• **DATASET EXTRACT**:
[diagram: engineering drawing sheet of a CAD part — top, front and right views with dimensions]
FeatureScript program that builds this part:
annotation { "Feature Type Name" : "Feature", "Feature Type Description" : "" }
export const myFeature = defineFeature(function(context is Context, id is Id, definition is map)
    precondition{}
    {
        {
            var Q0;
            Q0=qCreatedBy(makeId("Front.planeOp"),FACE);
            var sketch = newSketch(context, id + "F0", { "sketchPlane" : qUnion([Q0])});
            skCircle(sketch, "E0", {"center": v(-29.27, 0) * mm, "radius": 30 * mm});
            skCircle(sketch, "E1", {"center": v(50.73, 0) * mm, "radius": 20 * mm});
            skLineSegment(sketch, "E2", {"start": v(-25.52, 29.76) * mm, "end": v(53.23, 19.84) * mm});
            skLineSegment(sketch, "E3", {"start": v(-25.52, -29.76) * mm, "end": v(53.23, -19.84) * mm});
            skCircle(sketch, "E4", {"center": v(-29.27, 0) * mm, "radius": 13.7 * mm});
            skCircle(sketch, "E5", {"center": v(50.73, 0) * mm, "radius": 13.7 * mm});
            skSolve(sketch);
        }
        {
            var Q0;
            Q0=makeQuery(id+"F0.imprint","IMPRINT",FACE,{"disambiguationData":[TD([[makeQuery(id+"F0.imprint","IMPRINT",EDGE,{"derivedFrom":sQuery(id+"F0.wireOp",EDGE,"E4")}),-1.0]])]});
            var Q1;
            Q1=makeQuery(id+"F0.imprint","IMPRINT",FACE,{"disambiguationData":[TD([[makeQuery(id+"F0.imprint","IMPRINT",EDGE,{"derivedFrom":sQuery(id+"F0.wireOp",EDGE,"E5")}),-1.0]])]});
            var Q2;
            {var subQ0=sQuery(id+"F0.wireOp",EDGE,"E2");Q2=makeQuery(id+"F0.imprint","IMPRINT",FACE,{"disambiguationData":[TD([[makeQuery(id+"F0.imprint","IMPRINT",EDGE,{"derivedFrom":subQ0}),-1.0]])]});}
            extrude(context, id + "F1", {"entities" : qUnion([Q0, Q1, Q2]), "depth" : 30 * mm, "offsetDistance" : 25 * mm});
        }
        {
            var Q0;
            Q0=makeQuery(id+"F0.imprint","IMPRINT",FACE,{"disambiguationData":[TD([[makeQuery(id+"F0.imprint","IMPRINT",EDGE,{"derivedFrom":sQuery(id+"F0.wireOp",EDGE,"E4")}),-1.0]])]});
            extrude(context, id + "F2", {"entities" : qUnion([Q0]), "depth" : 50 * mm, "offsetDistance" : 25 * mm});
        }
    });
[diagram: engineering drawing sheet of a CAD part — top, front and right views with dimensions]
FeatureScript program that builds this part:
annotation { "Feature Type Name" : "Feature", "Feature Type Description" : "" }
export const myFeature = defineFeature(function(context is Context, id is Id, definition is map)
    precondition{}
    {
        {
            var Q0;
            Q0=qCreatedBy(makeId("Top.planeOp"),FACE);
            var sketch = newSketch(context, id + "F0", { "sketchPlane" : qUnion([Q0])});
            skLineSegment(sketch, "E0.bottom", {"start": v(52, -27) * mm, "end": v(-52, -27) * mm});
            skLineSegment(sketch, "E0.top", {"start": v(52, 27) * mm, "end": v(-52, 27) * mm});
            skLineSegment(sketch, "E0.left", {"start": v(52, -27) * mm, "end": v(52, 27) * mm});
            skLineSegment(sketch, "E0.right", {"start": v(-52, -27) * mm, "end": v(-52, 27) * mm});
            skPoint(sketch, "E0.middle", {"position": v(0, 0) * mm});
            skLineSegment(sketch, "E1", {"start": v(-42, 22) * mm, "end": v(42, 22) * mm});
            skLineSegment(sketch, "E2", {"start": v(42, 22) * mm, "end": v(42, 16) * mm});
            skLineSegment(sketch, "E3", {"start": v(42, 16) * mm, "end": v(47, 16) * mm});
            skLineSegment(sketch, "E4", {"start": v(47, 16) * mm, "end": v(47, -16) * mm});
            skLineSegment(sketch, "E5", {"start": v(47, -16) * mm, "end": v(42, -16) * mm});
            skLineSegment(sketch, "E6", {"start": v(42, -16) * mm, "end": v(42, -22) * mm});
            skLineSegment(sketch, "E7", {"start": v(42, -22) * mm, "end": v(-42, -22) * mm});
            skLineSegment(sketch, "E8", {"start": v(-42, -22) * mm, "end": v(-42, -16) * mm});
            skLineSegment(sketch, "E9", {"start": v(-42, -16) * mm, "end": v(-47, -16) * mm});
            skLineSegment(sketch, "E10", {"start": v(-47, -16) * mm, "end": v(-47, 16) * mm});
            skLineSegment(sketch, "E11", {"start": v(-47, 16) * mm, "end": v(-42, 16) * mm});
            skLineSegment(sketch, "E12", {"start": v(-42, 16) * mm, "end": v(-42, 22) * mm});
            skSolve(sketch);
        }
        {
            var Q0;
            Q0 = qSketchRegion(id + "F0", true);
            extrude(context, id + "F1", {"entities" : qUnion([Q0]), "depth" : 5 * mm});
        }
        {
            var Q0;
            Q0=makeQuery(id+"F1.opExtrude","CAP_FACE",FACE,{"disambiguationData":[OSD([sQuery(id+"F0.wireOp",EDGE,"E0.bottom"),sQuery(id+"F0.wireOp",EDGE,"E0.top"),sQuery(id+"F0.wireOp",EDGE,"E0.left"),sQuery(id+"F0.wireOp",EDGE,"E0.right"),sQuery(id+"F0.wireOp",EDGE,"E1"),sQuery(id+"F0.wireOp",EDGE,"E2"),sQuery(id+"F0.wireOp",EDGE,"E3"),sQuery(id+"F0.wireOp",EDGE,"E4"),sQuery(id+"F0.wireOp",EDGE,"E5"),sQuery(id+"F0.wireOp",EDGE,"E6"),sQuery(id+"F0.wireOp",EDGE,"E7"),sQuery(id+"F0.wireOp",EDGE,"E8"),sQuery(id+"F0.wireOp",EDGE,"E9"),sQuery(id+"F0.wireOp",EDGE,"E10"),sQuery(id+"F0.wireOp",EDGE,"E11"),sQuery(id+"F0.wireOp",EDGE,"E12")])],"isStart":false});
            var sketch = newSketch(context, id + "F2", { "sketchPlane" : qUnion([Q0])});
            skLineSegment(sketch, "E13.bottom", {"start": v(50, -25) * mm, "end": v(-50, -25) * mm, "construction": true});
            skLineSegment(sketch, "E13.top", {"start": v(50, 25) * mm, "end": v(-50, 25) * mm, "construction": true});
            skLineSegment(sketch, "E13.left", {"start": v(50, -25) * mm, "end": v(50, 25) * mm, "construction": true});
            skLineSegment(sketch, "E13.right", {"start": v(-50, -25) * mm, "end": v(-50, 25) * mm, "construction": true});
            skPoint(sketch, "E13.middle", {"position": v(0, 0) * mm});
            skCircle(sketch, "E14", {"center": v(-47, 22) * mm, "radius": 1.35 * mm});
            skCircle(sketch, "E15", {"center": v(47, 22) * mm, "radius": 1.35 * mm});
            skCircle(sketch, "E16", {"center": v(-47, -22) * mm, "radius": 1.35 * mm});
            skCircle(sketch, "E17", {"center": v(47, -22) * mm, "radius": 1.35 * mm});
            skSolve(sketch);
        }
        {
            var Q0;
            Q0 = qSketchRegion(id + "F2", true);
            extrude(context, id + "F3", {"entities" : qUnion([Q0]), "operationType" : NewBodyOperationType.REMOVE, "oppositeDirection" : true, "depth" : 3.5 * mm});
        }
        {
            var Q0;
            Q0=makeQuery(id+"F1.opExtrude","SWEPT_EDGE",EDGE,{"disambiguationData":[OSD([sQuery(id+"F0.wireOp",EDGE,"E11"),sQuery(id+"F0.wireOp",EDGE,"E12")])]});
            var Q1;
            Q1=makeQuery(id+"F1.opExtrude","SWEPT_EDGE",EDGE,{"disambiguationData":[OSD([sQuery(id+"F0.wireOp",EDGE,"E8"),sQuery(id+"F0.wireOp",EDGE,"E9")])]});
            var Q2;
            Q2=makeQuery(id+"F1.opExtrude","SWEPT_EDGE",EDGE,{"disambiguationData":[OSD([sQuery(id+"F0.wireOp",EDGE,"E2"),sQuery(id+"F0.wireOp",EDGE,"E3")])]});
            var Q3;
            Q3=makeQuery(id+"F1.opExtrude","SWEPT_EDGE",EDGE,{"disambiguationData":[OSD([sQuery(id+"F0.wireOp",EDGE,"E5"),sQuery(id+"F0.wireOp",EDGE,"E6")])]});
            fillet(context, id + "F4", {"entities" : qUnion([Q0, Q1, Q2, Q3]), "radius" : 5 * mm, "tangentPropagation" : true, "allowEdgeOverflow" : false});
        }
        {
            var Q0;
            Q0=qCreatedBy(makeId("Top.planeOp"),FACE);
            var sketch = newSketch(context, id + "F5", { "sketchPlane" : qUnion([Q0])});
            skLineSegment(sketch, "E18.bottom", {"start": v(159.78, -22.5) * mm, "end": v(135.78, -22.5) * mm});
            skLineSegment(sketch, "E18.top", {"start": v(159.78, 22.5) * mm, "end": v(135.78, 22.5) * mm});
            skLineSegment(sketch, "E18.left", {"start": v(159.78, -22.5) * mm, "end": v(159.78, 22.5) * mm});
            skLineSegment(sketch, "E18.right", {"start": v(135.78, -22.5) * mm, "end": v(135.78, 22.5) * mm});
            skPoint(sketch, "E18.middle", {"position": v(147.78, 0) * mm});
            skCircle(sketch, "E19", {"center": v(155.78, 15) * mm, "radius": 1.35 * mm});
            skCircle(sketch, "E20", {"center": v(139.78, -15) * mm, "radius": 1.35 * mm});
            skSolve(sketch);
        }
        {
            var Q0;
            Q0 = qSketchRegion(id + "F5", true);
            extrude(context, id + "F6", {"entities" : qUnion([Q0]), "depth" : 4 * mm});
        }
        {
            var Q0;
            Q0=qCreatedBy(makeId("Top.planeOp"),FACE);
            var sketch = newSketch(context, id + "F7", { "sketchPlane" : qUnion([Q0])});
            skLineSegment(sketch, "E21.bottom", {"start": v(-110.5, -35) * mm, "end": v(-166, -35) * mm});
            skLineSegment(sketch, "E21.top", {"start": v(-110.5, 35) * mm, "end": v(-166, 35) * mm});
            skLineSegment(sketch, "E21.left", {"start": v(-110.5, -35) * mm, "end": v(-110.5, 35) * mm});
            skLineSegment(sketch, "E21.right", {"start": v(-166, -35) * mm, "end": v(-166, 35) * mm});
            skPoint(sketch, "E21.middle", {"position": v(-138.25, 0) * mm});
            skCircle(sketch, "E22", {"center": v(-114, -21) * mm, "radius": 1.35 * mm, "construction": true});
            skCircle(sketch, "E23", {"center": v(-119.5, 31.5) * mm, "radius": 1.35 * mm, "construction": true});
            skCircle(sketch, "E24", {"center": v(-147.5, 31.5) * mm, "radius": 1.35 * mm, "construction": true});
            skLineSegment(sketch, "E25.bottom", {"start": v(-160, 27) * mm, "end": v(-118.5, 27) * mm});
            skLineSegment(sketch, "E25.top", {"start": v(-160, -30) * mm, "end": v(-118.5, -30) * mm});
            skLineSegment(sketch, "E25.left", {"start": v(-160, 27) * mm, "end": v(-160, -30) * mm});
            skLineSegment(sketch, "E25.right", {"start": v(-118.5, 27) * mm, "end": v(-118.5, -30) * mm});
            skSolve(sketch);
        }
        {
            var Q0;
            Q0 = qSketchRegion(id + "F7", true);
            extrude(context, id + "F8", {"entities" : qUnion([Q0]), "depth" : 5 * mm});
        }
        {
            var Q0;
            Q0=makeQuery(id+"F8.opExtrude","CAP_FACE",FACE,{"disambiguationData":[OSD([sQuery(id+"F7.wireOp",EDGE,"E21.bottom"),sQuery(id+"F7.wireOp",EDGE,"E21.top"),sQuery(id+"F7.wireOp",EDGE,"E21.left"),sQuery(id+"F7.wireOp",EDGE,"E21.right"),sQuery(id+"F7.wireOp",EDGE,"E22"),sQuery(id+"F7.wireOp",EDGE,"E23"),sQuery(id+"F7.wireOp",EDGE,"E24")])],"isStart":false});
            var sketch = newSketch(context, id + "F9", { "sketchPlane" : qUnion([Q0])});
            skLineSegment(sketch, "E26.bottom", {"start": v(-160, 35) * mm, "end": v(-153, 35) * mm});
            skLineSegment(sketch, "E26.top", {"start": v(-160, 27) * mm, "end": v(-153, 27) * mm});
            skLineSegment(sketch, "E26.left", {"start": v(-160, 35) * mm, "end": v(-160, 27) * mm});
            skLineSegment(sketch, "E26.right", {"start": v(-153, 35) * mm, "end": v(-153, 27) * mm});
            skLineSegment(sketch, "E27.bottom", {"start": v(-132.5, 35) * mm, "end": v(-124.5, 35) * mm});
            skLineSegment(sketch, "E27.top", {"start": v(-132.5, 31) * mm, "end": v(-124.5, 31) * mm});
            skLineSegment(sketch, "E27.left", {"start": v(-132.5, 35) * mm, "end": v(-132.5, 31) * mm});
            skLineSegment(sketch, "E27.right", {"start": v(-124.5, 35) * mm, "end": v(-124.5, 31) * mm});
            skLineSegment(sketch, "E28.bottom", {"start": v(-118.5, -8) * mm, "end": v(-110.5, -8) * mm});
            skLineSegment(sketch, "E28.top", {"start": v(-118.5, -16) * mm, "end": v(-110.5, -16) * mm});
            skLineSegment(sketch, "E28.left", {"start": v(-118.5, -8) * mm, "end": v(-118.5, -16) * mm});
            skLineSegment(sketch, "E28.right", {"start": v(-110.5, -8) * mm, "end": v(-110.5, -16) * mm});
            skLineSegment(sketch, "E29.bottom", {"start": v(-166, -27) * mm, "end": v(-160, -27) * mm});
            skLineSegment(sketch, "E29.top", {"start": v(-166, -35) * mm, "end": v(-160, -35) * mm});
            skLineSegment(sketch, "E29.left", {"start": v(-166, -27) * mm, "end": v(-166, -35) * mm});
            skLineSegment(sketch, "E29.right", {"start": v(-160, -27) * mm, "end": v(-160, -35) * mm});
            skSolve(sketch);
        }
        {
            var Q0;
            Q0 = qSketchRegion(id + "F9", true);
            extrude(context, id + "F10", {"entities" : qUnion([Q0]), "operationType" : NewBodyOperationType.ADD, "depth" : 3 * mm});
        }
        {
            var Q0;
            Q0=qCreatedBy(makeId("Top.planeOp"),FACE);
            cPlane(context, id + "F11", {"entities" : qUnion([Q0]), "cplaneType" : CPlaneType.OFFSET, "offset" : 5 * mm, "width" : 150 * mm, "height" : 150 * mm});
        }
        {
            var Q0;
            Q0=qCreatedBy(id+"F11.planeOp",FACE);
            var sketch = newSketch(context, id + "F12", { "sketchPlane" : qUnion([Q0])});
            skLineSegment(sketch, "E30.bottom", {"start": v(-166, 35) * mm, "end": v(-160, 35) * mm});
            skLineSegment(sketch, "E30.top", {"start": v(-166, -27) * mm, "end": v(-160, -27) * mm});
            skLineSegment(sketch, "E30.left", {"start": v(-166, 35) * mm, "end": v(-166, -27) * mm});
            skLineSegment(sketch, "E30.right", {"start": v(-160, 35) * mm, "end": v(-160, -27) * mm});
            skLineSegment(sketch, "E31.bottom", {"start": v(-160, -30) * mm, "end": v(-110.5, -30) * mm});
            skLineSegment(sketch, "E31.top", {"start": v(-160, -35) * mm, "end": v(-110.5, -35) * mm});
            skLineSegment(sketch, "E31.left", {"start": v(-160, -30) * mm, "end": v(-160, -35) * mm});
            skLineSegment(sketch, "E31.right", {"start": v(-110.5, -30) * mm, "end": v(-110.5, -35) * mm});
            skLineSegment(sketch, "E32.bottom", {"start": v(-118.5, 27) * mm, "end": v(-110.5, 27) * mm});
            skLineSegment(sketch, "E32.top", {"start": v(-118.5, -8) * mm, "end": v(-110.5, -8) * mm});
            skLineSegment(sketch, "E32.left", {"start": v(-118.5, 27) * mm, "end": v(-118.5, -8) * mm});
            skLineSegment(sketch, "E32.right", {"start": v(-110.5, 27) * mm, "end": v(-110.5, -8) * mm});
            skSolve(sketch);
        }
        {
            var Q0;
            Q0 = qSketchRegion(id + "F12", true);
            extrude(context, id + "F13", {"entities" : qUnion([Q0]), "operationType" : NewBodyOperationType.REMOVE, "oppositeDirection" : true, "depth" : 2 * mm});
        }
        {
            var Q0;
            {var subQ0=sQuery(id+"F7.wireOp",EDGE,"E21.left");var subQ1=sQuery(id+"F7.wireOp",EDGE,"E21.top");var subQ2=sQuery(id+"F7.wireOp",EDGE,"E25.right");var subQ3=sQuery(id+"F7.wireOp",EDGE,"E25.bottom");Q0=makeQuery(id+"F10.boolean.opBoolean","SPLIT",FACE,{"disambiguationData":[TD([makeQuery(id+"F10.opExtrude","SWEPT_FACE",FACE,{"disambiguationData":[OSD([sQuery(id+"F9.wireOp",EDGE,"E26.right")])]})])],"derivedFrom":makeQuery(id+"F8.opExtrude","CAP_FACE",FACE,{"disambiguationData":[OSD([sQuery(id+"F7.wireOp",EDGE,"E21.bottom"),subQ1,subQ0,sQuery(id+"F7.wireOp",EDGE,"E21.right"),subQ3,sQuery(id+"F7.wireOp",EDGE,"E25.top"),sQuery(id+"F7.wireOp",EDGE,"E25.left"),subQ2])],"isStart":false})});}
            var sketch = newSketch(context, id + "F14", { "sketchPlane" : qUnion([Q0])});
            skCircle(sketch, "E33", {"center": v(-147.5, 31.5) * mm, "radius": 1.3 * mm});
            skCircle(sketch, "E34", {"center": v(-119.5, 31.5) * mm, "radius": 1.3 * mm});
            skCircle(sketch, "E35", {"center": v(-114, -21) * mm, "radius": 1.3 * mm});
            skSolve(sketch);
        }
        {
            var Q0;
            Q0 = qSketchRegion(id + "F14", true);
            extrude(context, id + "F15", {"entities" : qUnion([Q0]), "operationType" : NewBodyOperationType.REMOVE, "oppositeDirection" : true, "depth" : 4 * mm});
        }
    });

• **YOUR TASK**: Can you copy, word for word, the part of the items that opens with their very first line and closes with the line containing "v(-25.52, 29.76) *", including both of those lines?

• **TASK RESULT**:
[diagram: engineering drawing sheet of a CAD part — top, front and right views with dimensions]
FeatureScript program that builds this part:
annotation { "Feature Type Name" : "Feature", "Feature Type Description" : "" }
export const myFeature = defineFeature(function(context is Context, id is Id, definition is map)
    precondition{}
    {
        {
            var Q0;
            Q0=qCreatedBy(makeId("Front.planeOp"),FACE);
            var sketch = newSketch(context, id + "F0", { "sketchPlane" : qUnion([Q0])});
            skCircle(sketch, "E0", {"center": v(-29.27, 0) * mm, "radius": 30 * mm});
            skCircle(sketch, "E1", {"center": v(50.73, 0) * mm, "radius": 20 * mm});
            skLineSegment(sketch, "E2", {"start": v(-25.52, 29.76) * mm, "end": v(53.23, 19.84) * mm});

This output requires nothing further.